▶ [ЗАДАЧИ ДЛЯ РЕШЕНИЯ]
- 1) В тексте о «Литовском ноктюрне» какими годами датирован период «борьбы за письменность» в Литве?
- 2) Приведите продолжение разбора «Литовского ноктюрна», начиная сразу после последней процитированной строки.

Стоит присмотреться к этому описанию Литвы. Оно насыщено и даже перенасыщено реалиями, деталями литовского быта, но при этом странно двоится и мерцает. По словам Михаила Лотмана, «поэт воспевает не эмпирически реальную страну, а некий ментальный образ, отложившийся в его памяти»[163]. Следует добавить, что в этом ментальном образе объединяются разные хронологические пласты — время растекается, становится расплывчатым. Сначала изображена бедная деревня в Жемайтии (это западная, приморская часть Литвы, говорящая на особом диалекте, всегда наиболее упорно сопротивлявшаяся имперским попыткам подавить ее религиозное и культурное своеобразие). Однако это не колхозная Жемайтия 70—80-х годов, а Жемайтия до Второй мировой войны: «запоздалый еврей», который «по брусчатке местечка гремит балаго- лой» (27–28), — фигура, совершенно немыслимая в Литве после холокоста. В этом же параграфе впервые является еще одна важнейшая сквозная тема «Литовского ноктюрна» — тема письменности (письма), сопряженная с темой религии: «Из костелов бредут, хороня запятые / свечек в скобках ладоней» (19–20)[164]. Для читателя, знакомого с историей Литвы, это место стихотворения ассоциируется с еще более ранней эпохой — периодом так называемой «борьбы за письменность» (1865–1904), когда книги — прежде всего молитвенники, — напечатанные латиницей, доставлялись в Литву контрабандой.
Параграф IV поворачивает тему пересекаемой границы по- новому. В строке 47 поминаются погибшие летчики Дариус и Гиренас[165]. С их упоминанием впервые возникает мотив границы между государствами[166] — причем такой границы, которую невозможно (во всяком случае, смертельно опасно) перешагнуть. Граница Империи напрочь разделяет автора и его молчащего собеседника, настоящее и прошлое, Новый Свет и Литву/ Немедленно появляется и само слово «Империя» (в первой строке следующего параграфа). Отметим контраст: «Поздний вечер в Литве (18) — Поздний вечер в Империи, / в нищей провинции» (49–50). Сначала дан намек на границу царской России, которая проходила по Неману. Перейдя его, Наполеон некогда взял Ковно (Каунас), с чего и началась война 1812 года (в 1915 году то же сделал кайзер Вильгельм II). Ср. 51–53:
Вброд
перешедшее Неман еловое войско,
ощетинившись пиками, Ковно в потемки берет.

▶ [РАЗДЕЛ МАТЕРИАЛА]
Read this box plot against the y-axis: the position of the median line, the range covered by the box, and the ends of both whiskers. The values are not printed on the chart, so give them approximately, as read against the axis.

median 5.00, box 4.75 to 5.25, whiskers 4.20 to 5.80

▶ [ОТВЕТЫ ПО ПУНКТАМ]
- 1) 1865–1904.

- 2)
Но почти сразу следует деталь, безошибочно указывающая на Советский Союз послесталинского времени, — бутылка водки «на троих» (58–60):
Далее речь идет уже о Литве во вполне конкретную эпоху — ту, в которую пишется стихотворение. Деревенский вневременный пейзаж сменяется городским, советизированным. Впрочем, некоторое «двоение», размытость времени и пространства все же остается. Сохраняются намеки на царскую Россию: ср. характерные предреволюционные слова — «в губернии цвета пальто» (184), «на певца усмиренных пейзажей» (333). Современный ресторан оказывается «литовской корчмой» (106), т. е. корчмой на литовской границе из пушкинского «Бориса Годунова». Является средневековый правитель Литвы, князь Витовт (Vytautas), упоминавшийся и в «Литовском дивертисменте», причем он пытается пересечь границу, направляясь к шведам (174–175), — ситуация, отсылающая к значительно более поздним временам[168]. Квартира адресата находится в Вильнюсе, но призрак, разговаривающий с ним, бродит по Каунасу[169]. Однако непроницаемая граница, отделяющая Литву от мира и прошлое поэта от его настоящего, описывается однозначно (154–159, 189–191):
Там шлагбаумы на резкость наводит верста.
Там чем дальше, тем больше в тебе силуэта.
Там с лица сторожа
моложавей. Минувшее смотрит вперед
настороженным взглядом подростка в шинели
и судьба нарушителем пятится прочь…
…железо,
плюс обутый в кирзу
человек государства.
Это граница тоталитарной «сверхдержавы» (143), того мира, «где ничто не меняется» (152), — мира, едва ли не главным символом которого была Берлинская стена. Даже описания звездного неба (107–108) или взаимоотношений адресанта и адресата (123) даются в терминах, отсылающих к опыту жизни в советской империи:
…до лица, многооко смотрящего мимо,
как раскосый монгол за земной частокол…[170]
Мы — взаимный конвой…[171]
Было бы заведомым упрощением интерпретировать все эти образы только политически (хотя этот уровень интерпретации и существенен). Речь, как обычно у Бродского, идет прежде всего об одиночестве, отчаянии, утрате связи с мировым целым, бытии перед лицом смерти, о пограничной ситуации, как сказал бы философ-экзистенциалист[172].
Здесь возникает характерное противопоставление двух Муз — «новой Клио, одетой заставой» (228) и «обнаженной Урании» (230)[173], т. е. истории, которая оборачивается несвободой и гибелью, и поэзии, сопряженной с мировой пустотой, но превозмогающей эту пустоту в творческом акте[174]. Это возвращает нас к третьей основополагающей теме «Литовского ноктюрна», заданной с параграфов II и III, — теме речи, а также письма.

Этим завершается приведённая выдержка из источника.